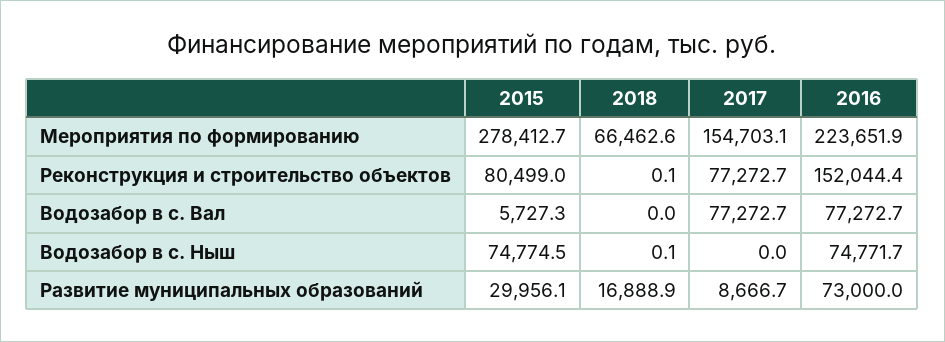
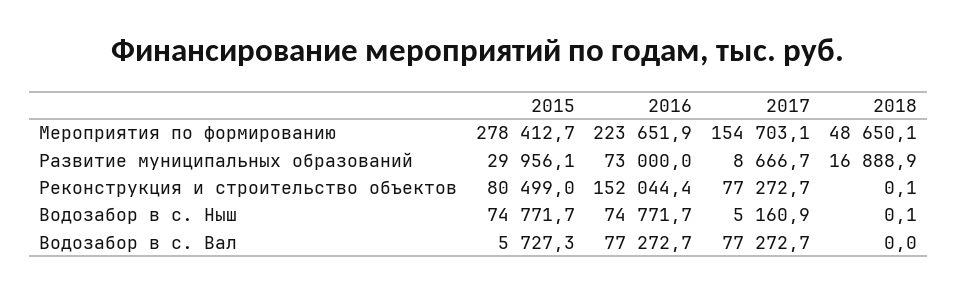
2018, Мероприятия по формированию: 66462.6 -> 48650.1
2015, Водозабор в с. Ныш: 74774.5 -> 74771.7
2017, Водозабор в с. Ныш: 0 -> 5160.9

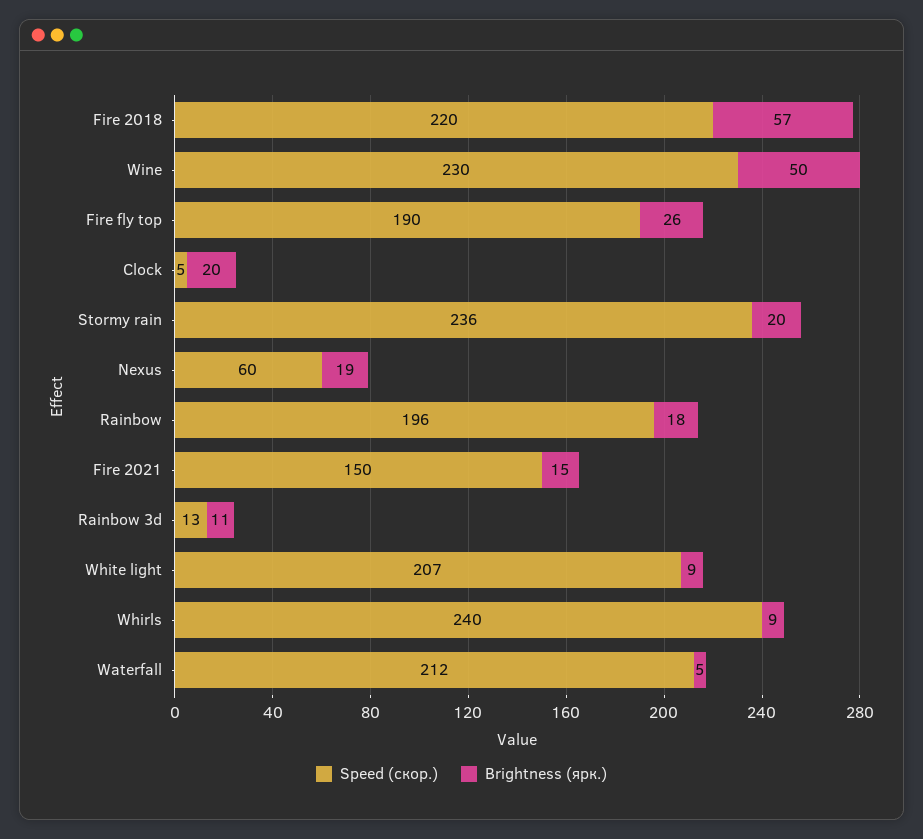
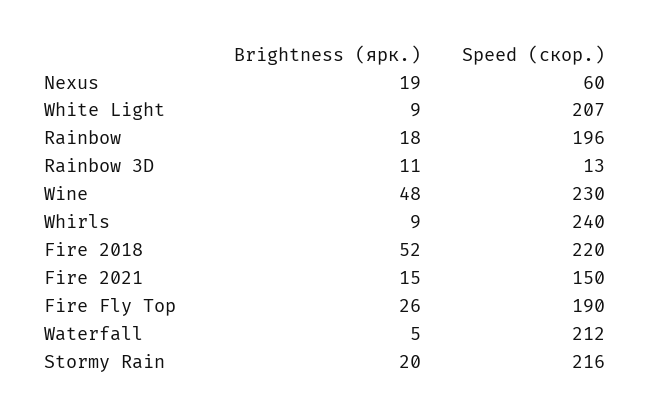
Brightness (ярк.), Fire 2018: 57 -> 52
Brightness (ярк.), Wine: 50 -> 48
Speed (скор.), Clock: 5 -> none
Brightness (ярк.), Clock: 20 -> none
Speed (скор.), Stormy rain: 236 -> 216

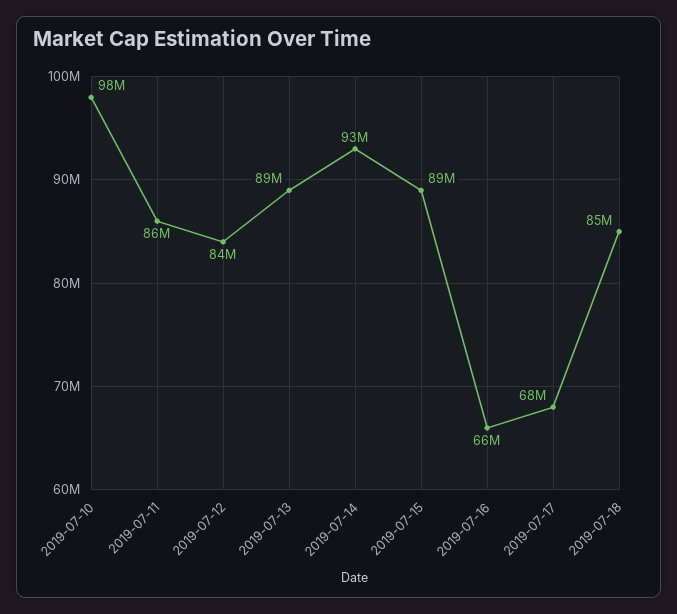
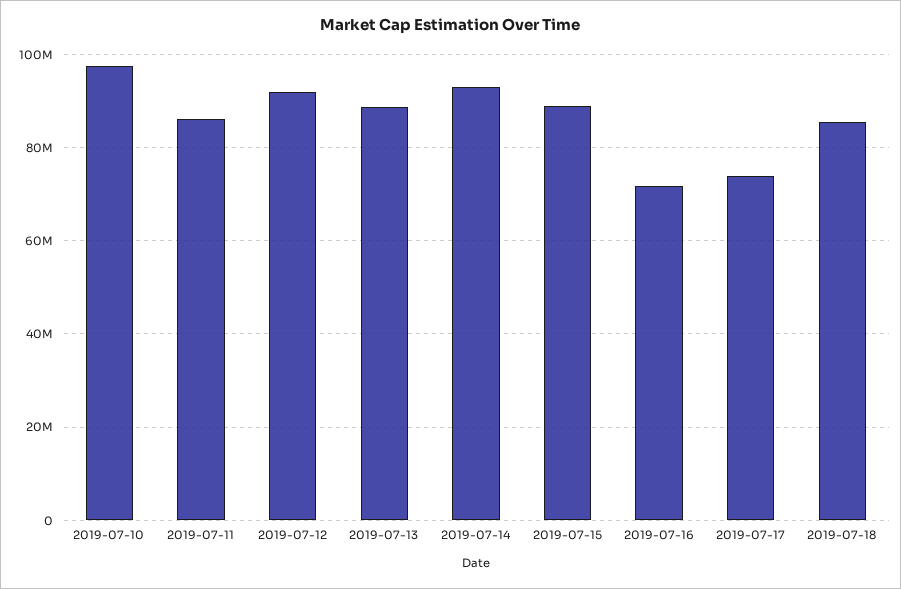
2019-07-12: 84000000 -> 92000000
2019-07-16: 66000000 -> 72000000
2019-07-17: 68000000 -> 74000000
--
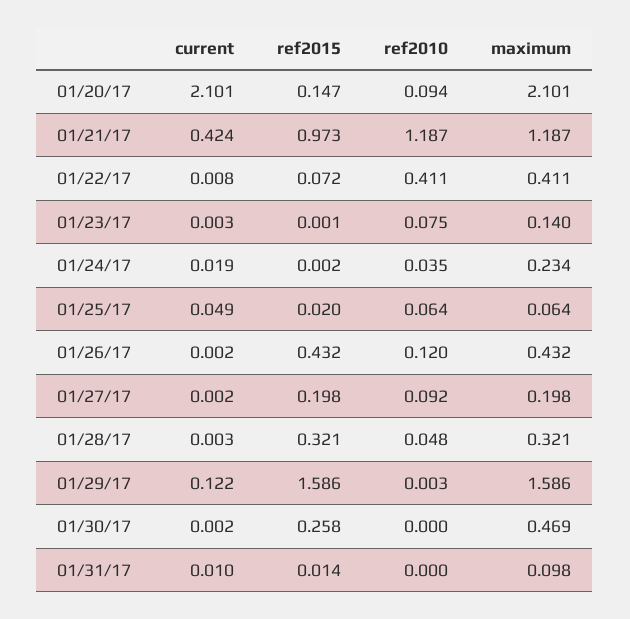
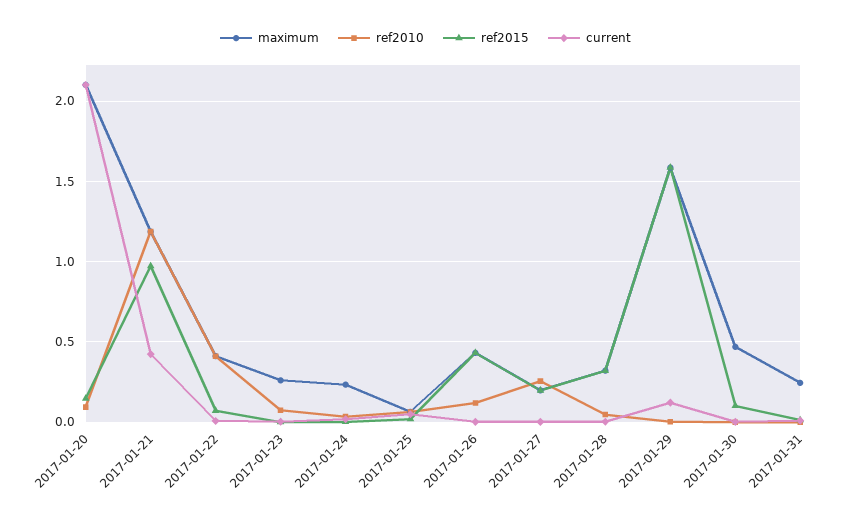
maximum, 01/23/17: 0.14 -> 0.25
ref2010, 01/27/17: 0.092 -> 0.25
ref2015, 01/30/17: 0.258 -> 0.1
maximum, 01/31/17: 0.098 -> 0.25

** BRIEF **
All that should appear in the answer is the lines above from the line with "2015, Водозабор в с. Ныш: 74774.5 -> 74771.7" through the line with "2019-07-17: 68000000 -> 74000000", retyped exactly, pictures left out.

** RESULT FOR THIS EXERCISE **
2015, Водозабор в с. Ныш: 74774.5 -> 74771.7
2017, Водозабор в с. Ныш: 0 -> 5160.9

Brightness (ярк.), Fire 2018: 57 -> 52
Brightness (ярк.), Wine: 50 -> 48
Speed (скор.), Clock: 5 -> none
Brightness (ярк.), Clock: 20 -> none
Speed (скор.), Stormy rain: 236 -> 216

2019-07-12: 84000000 -> 92000000
2019-07-16: 66000000 -> 72000000
2019-07-17: 68000000 -> 74000000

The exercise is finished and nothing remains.